* **ОПИСАНИЕ ЗАДАНИЯ**
В каком городе генерал Кларк 1 декабря отвечал Спренгпортену, согласно фрагменту о внешней политике Бонапарта?

* **ФРАГМЕНТ ДОКУМЕНТА**

А между тем это направление внешней политики Франции, которому Бонапарт так настойчиво и упорно в первые годы своей государственной деятельности старался проложить дорогу, в действительности свидетельствовало о совсем ином: оно доказывало, как широко, как трезво и реалистично оценивал Бонапарт международную обстановку и заложенные в ней возможности.

В самом деле, на чем строились расчеты Бонапарта? На взбалмошном, эксцентрическом характере Павла I? На умении отгадывать его тайные струны? Обольщении его игрушками Мальтийского ордена? Иные из историков готовы придать этим деталям психологического характера первостепенное значение. Но можно ли было строить на столь зыбких основаниях политику? Да и мог ли Бонапарт, только что после длительного пребывания в Египте вернувшийся во Францию и впервые взявший в руки руль государственной власти, обремененный неисчислимыми заботами внутреннего порядка, знать или изучать характер русского императора? И до того ли было ему в то трудное время?

Нет, расчеты и политика Бонапарта строились на иных, более прочных основаниях. Обе державы — Франция и Россия — «созданы географически, чтобы быть тесно связанными между собой»[628],— говорил Бонапарт в конце 1800 года, принимая Спренгпортена.

В письме от 30 фримера IX года (21 декабря 1800 года) — первом прямом обращении к императору Павлу I — Бонапарт писал: «Через двадцать четыре часа после того, как Ваше императорское величество наделит какое-либо лицо, пользующееся Вашим доверием и знающее Ваши желанья, особыми и неограниченными полномочиями, — на суше и на море воцарится спокойствие»[629].

Несколькими днями раньше, 1 декабря, генерал Кларк в Брюсселе в ответ на вопрос Спренгпортена о возможном развитии отношений между двумя странами, выражая господствующие в окружении первого консула мнения, говорил: «…по мне, нет ничего легче, как достигнуть соглашения в деле мира между Францией и Россией… это соглашение может заключаться в одной статье, постановляющей, что все останется в том виде, как было до войны между обеими державами или даже в эпоху 1786–1787 годов»[630].

Можно привести еще ряд других, сходных по содержанию заявлений, но есть ли в том надобность? Смысл их всех вполне очевиден. Ссылки на географическое расположение стран, на возможную легкость достижения соглашения скрывали за собой прочную убежденность в том, что между обеими великими державами нет глубоких, непримиримых противоречий; они не соприкасались территориально, между ними не было территориальных споров. И раз отсутствуют неустранимые противоречия, не создается ли тем самым почва для достижения соглашения между обоими государствами?

* **ФРАГМЕНТ ДАННЫХ**
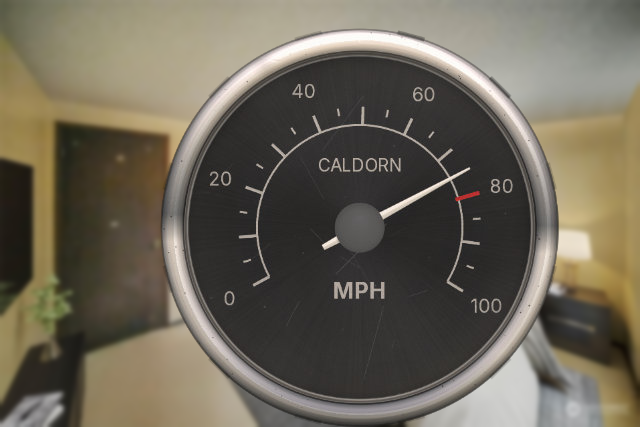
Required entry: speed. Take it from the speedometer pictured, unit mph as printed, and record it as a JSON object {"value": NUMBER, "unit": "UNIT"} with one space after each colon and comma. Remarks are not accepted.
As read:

* **ОЖИДАЕМЫЙ ОТВЕТ**
В Брюсселе.